Palabras perdidas

05 mar 2019 / 12:39 H.

Palabras que se lanzan como dardos, otras que planean por el aire como si tuvieran alas, otras que van y vienen de un interlocutor a otro como si de un combate de eso que llamáis tenis se tratara, otras tan frágiles como polen en la brisa, palabras que son garfios que se clavan en los oídos, palabras que son ráfagas de viento que empujan a las guerras, palabras que son hilos de sol que calientan las almas. Esas son mis herramientas, O mejor dicho, lo fueron, muchas cosechas atrás cuando nosotros, los íberos, éramos los que pisábamos estas mismas veredas que ahora atravesáis vosotros. Me presentaré. Yo era... yo soy un viejo histrión, un contador de historias, un insecto que revolotea por los caminos, de un campo a otro campo y que toma polen, palabras, de una flor y de otra, de una fuente y de otra, y elaborándolas con oficio puedo ofrecer la miel de mis cuentos a los que se acercan con hambre de historias con las que alimentar su curiosidad. Y me gustaría poder contaros las mil y una fábulas que llevo conmigo en el morral de mi memoria, para haceros reír y soñar, desearía poder asombraros y emocionaros hasta ver brillar vuestros ojos con las chispas de mis palabras.

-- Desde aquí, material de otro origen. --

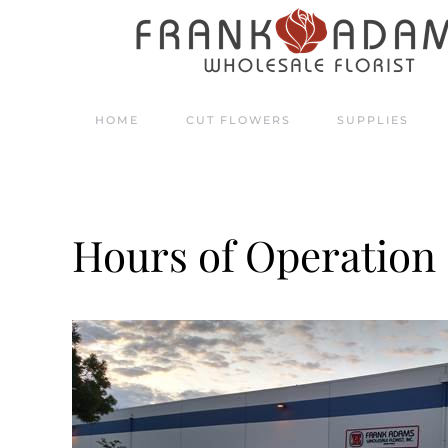
Skip to main content
HOME
CUT FLOWERS
SUPPLIES
Hours of Operation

Pero debéis saber que todas mis narraciones y las de todos los que convivieron conmigo se han perdido. Ni una sola de nuestras historias ha sobrevivido, tantas imaginaciones tejiendo fábulas (una generación hilvanaba, otra cosía, la siguiente zurcía...) y las tijeras del olvido deshilacharon todos nuestros cuentos y nuestras leyendas, nuestras comedias y tragedias, y solo ha quedado un gran drama, el del misterio de nuestra escritura indescifrable que ningún estudioso ha sido capaz de desentrañar. ¿Dónde yacen las lenguas muertas? Se cayeron nuestras palabras, se despeñaron de los labios de los últimos ancianos que conservaban como archivos andantes el recuerdo de su significado y por algún motivo sus hijos y sus nietos no quisieron recogerlas.

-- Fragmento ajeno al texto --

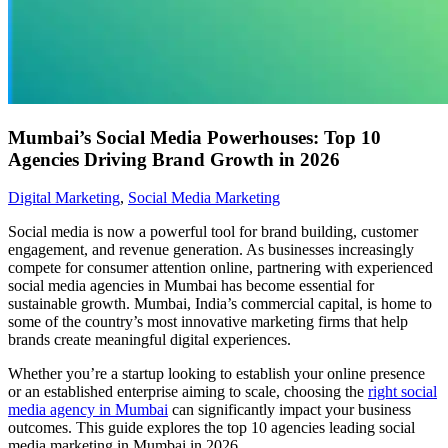
Mumbai’s Social Media Powerhouses: Top 10
Agencies Driving Brand Growth in 2026
Digital Marketing
,
Social Media Marketing
Social media is now a powerful tool for brand building, customer
engagement, and revenue generation. As businesses increasingly
compete for consumer attention online, partnering with experienced
social media agencies in Mumbai has become essential for
sustainable growth. Mumbai, India’s commercial capital, is home to
some of the country’s most innovative marketing firms that help
brands create meaningful digital experiences.
Whether you’re a startup looking to establish your online presence
or an established enterprise aiming to scale, choosing the
right social
media agency in Mumbai
can significantly impact your business
outcomes. This guide explores the top 10 agencies leading social
media marketing in Mumbai in 2026.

¿En qué olvidado cementerio reposan ahora nuestras palabras? Con ellas intentábamos esculpir nuestras mil historias, pero el martillo de la incultura hizo añicos tantos tesoros, tan difíciles de restaurar ahora. Pero todo eso es agua pasada. Imagino que los contadores de historias, los histriones como yo, formarán parte de la más apreciada élite de vuestra sociedad. No como este pobre histrión, que vaga por el tiempo, contando su última historia, su cuento final, que habla de un pueblo orgulloso y próspero, que tenía mil riquezas, agrícolas, mineras, artesanales... pero que acabó dejando morir lentamente sus palabras, sus historias, su cultura. Pero bueno, imagino que todas estas cosas os resultaran ajenas. Sin duda, nada de esto se corresponde con vuestra realidad. Con el tiempo, estoy convencido, habéis aprendido a no dejaros colonizar por ninguna potencia militar que, como Roma en nuestro caso, poco a poco vaya imponiendo su lenguaje, su modelo cultural. Os ruego que sigáis así y que no perdáis nunca vuestras señas de identidad. ¿De acuerdo?... ¿Qué?... ¿Qué palabra tan extraña es la que habéis utilizado para responderme? “Okey”. Es una expresión que me recuerda al extravagante idioma de las bárbaras tribus sajonas. ¡Qué raro! En fin, tengo ya que despedirme de vosotros. Es hermoso saber que los pueblos son capaces de asimilar las implacables lecciones que nos enseña la historia.